There are also benefits to staff from this type of 'factory catering' as it offers more regular, sociable hours of work. Schools, nursing and residential homes, and meals-on-wheels are some of the potential customers of cook-chill operations, a development which appeals to the commercial catering companies.
The potential hazard of this type of catering comes from the danger of mass food poisoning if the strict time/temperature combinations which apply to cook-chill foods, are not implicitly followed. However, no such outbreaks have occurred so far.

Food Poisoning

The continuing rise in the incidence of food-related illnesses is a worry to every one, not least the NHS. It is a drain on their resources, mainly through medical treatment given by GPs and, in the more serious cases, involving hospital admission. In some instances, food poisoning is self-inflicted by consumers continuing to feed on undercooked or raw high-risk foods including shell fish from suspect sources. Salmonella, Campylobacter, viral infections, amongst others, are pathogens which continue to inflate the known numbers of food-borne incidents, although many cases are never reported. E.coli 0157 has more recently been highlighted as a cause of serious illness. This again is preventable providing high-risk foods receive proper cooking/heat treatment.

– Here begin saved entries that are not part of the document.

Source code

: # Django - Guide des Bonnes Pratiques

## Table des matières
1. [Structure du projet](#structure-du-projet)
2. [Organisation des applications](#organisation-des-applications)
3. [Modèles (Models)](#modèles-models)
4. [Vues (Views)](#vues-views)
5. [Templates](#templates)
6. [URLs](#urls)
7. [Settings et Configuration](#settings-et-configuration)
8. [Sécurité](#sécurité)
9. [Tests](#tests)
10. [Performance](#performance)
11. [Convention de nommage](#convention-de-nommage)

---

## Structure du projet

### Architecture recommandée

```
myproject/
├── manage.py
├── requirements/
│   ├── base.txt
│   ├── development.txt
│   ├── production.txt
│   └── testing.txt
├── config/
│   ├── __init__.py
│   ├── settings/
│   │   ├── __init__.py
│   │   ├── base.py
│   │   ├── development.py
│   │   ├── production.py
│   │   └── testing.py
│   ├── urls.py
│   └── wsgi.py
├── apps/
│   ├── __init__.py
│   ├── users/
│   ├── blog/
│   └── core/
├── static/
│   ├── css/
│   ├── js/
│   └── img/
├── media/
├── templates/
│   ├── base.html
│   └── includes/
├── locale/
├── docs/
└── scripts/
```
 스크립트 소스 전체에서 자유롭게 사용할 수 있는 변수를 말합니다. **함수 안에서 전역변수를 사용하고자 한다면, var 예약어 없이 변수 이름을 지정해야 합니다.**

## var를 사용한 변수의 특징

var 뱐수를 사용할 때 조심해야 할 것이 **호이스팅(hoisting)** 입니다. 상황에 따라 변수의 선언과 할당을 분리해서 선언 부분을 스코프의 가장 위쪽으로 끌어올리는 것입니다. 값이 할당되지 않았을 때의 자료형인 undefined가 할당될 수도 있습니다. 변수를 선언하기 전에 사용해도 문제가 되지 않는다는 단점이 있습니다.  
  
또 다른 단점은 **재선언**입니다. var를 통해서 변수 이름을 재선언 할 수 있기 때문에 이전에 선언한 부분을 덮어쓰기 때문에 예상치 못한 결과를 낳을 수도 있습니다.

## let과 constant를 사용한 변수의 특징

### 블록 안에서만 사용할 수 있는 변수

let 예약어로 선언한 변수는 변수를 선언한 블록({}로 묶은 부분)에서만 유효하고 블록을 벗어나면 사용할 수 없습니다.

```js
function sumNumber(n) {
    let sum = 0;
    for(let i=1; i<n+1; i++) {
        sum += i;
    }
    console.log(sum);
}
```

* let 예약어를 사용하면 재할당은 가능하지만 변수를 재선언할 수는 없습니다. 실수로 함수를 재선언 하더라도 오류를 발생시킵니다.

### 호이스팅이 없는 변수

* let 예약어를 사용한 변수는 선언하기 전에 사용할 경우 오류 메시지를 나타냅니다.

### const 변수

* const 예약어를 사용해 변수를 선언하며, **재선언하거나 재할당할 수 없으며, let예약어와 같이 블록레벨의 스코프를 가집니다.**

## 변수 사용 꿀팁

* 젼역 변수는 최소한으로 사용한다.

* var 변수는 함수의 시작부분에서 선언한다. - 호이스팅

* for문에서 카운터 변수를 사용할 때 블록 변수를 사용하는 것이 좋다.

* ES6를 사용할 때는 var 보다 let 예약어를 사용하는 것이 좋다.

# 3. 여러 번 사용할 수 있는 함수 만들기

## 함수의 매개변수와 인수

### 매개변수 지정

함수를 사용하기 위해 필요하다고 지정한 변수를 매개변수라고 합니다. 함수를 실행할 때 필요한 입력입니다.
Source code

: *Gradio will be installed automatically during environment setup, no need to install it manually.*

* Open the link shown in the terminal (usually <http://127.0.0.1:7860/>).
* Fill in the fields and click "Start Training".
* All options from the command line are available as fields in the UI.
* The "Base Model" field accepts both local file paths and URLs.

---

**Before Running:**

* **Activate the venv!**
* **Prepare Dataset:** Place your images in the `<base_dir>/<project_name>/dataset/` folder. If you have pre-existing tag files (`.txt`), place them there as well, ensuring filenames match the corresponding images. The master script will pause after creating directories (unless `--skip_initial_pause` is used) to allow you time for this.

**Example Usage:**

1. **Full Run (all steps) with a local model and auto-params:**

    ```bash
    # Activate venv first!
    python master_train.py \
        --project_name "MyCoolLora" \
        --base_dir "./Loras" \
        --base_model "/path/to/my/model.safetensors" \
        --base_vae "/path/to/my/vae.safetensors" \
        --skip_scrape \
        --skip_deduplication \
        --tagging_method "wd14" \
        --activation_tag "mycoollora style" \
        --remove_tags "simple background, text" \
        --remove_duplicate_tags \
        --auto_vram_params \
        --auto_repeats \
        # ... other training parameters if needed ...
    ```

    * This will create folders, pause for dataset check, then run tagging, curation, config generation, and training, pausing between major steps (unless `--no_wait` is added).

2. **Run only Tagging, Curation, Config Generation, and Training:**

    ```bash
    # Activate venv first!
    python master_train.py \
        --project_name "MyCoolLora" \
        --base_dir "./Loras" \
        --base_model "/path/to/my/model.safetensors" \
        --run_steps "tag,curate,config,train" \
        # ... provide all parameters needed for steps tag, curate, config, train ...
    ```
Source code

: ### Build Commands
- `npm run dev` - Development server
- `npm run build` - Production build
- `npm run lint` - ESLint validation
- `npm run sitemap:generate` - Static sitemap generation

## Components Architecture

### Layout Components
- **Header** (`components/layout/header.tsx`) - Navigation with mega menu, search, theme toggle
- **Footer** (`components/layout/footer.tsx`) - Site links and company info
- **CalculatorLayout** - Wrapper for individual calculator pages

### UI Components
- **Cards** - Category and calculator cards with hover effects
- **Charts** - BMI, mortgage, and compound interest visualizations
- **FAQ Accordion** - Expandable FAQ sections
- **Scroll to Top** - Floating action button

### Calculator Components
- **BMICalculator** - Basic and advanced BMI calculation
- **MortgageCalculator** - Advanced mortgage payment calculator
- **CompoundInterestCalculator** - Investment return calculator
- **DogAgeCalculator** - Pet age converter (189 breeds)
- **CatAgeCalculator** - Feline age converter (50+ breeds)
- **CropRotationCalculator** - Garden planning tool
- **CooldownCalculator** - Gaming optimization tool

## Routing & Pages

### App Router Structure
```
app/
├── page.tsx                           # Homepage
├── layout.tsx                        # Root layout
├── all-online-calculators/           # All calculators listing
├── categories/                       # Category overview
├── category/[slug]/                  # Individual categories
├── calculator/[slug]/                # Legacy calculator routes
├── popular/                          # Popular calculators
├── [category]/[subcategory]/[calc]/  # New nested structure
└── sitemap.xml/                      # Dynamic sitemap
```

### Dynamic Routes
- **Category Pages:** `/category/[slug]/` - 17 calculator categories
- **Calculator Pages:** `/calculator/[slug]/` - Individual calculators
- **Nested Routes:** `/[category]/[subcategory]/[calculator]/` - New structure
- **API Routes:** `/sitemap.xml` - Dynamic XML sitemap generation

Government failure to deal with problem foods

In a new era of Hazard Analysis Critical Control Points, (HACCP), due diligence and other control measures designed to increase food safety, when will legislation be introduced to deal with other blatant problem foods?

For some unknown reason, successive governments have failed to deal with known high-risk foods that are and continue to be responsible for serious cases of food poisoning. One such food that jumps immediately to mind is untreated (raw) milk. Milk sold without first being subjected to heat treatment can cause Salmonella, Staphylococci, Listeria, Campylobacter and E.coli 0157 infections in people. Heat treatment renders this product quite safe to drink whilst still retaining its palatability.

When can we expect to be rid of this unsatisfactory situation? N.B. the sale of raw milk was banned in Scotland as long ago as the 1980s!

Conclusion

Health authorities have carried out a great deal of work over the past 50 years, at great expense. Improvements in hospital kitchens have been substantial resulting in much safer food. The number of cases of food-borne infections has decreased significantly, an achievement for which the health authorities must be very proud. However, as is always the case, staff in these catering units must continue to be vigilant.

Unfortunately, difficulties continue to be experienced with the mounting costs of the services provided by the NHS and, predictably, the catering service may suffer as a result. Hence the possible expansion of private caterers into this important role.